> **APPLY WHAT YOU READ**:
A. Reproduce the part of the math problems passage that begins at the words "Let $\displaystyle I_3=\int_1^3" and stops after the words "the previous question.".
B. Translate this sentence from the math problems passage into Spanish: "In general, it's hard to decide how many real roots a polynomial has."
C. Go on with the math problems passage, beginning right after its final sentence.

Let $\displaystyle I_3=\int_1^3 \frac{1}{1+x^2}\,\mathrm{d}x$. Let $\displaystyle I_4=\int_1^3 \frac{x^2}{1+x^2}\,\mathrm{d}x$. Without calculating either integral, write down a relationship between $I_3$ and $I_4$.
Calculate $\displaystyle \int_1^3 \frac{x^4}{1+x^2}\,\mathrm{d}x$ in terms of $I_3$ and/or $I_4$ from the previous question.

MAT questions

MAT 2017 Q1A

Let $$f(x) = 2x^3 - kx^2 + 2x - k.$$

For what values of the real number $k$ does the graph $y=f(x)$ have two distinct real stationary points?
(a) $-2\sqrt{3}<k<2\sqrt{3}$
(b) $k < -2\sqrt{3}$ or $2\sqrt{3}<k$
(c) $k < -\sqrt{21}-3$ or $\sqrt{21}-3 < k$
(d) $-\sqrt{21}-3 <k< \sqrt{21}-3$
(e) all values of $k$.

Hints

"Stationary points" makes me think of differentiation. What's the derivative of $f(x)$? What's that got to do with stationary points?
In general, it's hard to decide how many real roots a polynomial has. For polynomials with low degree though, you have some experience!

> **SOURCE MATERIAL**:
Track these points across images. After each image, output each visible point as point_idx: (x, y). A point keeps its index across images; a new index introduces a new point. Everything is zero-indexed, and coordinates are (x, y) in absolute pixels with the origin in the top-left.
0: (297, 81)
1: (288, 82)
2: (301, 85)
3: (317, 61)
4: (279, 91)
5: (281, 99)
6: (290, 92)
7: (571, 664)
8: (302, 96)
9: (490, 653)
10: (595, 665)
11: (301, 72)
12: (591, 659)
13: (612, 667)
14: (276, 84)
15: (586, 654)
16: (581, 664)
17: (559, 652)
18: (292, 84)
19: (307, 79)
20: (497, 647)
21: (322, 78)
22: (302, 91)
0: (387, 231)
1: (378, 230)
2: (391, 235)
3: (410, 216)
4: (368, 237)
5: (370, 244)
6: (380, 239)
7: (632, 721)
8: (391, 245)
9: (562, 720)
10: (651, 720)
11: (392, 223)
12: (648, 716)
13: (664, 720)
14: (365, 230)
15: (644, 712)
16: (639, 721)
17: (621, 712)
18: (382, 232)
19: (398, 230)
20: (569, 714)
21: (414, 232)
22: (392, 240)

> **EXERCISE RESULTS**:
A.
Let $\displaystyle I_3=\int_1^3 \frac{1}{1+x^2}\,\mathrm{d}x$. Let $\displaystyle I_4=\int_1^3 \frac{x^2}{1+x^2}\,\mathrm{d}x$. Without calculating either integral, write down a relationship between $I_3$ and $I_4$.
Calculate $\displaystyle \int_1^3 \frac{x^4}{1+x^2}\,\mathrm{d}x$ in terms of $I_3$ and/or $I_4$ from the previous question.

B. En general, es difícil decidir cuántas raíces reales tiene un polinomio.

C.
MAT 2018 Q1A

The area of the region bounded by the curve $y=\sqrt{x},$ the line $y=x-2$ and the $x$-axis equals

(a) $2$,

(b) $\displaystyle \frac{5}{2}$,

(d) $\displaystyle \frac{10}{3}$,

(e) $\displaystyle \frac{16}{3}$.

Hints

First, draw a sketch of the curve and the line and the $x$-axis, including any points of intersection.
Sometimes it's helpful to break up an area into smaller sections and tackle each section separately.
We could integrate $\sqrt{x}$ from 0 to 4 to find an area. Which area would that be?

MAT 2018 Q1G

The parabolas with equations $y=x^{2}+c$ and $y^{2}=x$ touch (that is, meet tangentially) at a single point. It follows that $c$ equals

(a) $\displaystyle\frac{1}{2\sqrt{3}}$,
(b) $\displaystyle\frac{3}{4\sqrt[3]{4}}$,
(c) $\displaystyle-\frac{1}{2}$,
(d) $\displaystyle\sqrt{5}-\sqrt{3}$,
(e) $\displaystyle\sqrt{\frac{2}{3}}$.

Hints

We have two separate unknowns; we don't know the value of $c$, and we don't know the value of $x$ at the point where the parabolas touch.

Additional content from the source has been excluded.